RAW DATA below:

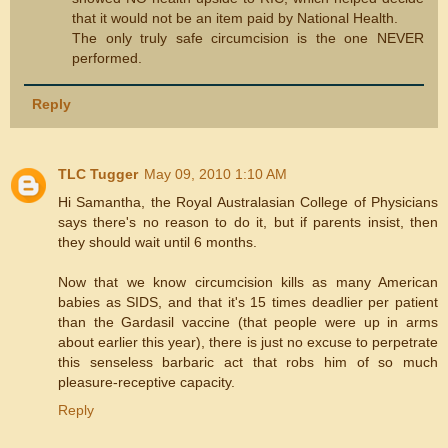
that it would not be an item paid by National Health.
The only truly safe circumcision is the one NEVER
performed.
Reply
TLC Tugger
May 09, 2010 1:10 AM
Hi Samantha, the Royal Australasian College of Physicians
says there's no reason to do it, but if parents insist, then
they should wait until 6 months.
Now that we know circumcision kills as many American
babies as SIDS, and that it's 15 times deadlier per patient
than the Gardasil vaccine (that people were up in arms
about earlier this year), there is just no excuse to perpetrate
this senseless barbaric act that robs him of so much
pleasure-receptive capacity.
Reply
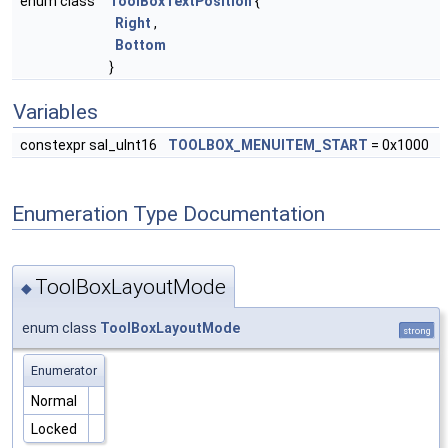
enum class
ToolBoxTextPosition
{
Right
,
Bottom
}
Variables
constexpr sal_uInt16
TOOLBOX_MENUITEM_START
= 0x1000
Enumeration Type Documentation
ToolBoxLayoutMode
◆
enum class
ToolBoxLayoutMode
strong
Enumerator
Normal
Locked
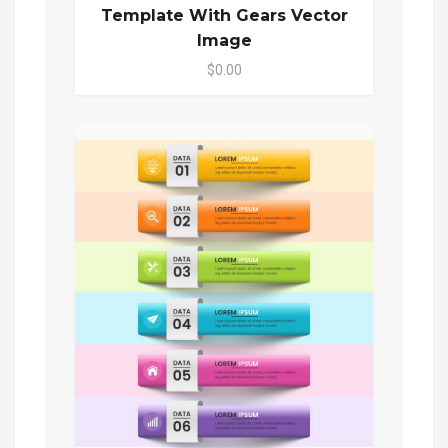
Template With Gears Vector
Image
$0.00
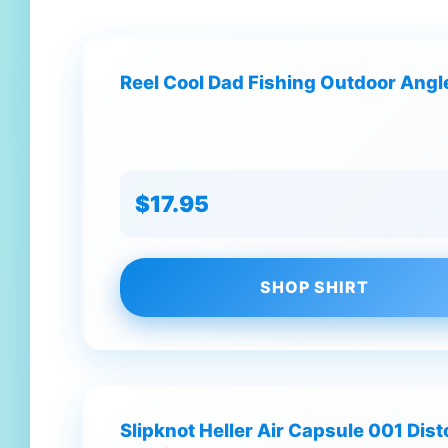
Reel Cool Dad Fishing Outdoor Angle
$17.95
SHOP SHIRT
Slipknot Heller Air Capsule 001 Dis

End of RAW DATA.
RAW DATA below:

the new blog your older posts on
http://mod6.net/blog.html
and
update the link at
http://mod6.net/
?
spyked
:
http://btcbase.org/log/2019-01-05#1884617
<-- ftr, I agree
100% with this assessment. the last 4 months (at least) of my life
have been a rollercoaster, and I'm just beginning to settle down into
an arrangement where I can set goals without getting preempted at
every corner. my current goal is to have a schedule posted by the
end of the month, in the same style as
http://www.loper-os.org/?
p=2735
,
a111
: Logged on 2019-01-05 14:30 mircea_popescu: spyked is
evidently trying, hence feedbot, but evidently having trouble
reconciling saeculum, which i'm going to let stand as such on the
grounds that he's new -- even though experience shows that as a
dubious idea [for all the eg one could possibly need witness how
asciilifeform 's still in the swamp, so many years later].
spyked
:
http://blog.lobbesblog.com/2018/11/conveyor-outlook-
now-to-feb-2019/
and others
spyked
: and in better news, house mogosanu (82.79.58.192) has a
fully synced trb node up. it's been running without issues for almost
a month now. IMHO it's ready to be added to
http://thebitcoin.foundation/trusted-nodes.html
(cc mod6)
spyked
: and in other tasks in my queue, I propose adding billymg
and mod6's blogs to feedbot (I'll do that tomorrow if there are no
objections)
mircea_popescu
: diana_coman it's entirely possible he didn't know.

End of RAW DATA.

EXERCISE PROMPT:
Take the lines above from the one containing "http://btcbase.org/log/2019-01-05#1884617" to the one containing "he didn't know." and retype them exactly, both ends included, with nothing added.

ANSWER SPACE:
http://btcbase.org/log/2019-01-05#1884617
<-- ftr, I agree
100% with this assessment. the last 4 months (at least) of my life
have been a rollercoaster, and I'm just beginning to settle down into
an arrangement where I can set goals without getting preempted at
every corner. my current goal is to have a schedule posted by the
end of the month, in the same style as
http://www.loper-os.org/?
p=2735
,
a111
: Logged on 2019-01-05 14:30 mircea_popescu: spyked is
evidently trying, hence feedbot, but evidently having trouble
reconciling saeculum, which i'm going to let stand as such on the
grounds that he's new -- even though experience shows that as a
dubious idea [for all the eg one could possibly need witness how
asciilifeform 's still in the swamp, so many years later].
spyked
:
http://blog.lobbesblog.com/2018/11/conveyor-outlook-
now-to-feb-2019/
and others
spyked
: and in better news, house mogosanu (82.79.58.192) has a
fully synced trb node up. it's been running without issues for almost
a month now. IMHO it's ready to be added to
http://thebitcoin.foundation/trusted-nodes.html
(cc mod6)
spyked
: and in other tasks in my queue, I propose adding billymg
and mod6's blogs to feedbot (I'll do that tomorrow if there are no
objections)
mircea_popescu
: diana_coman it's entirely possible he didn't know.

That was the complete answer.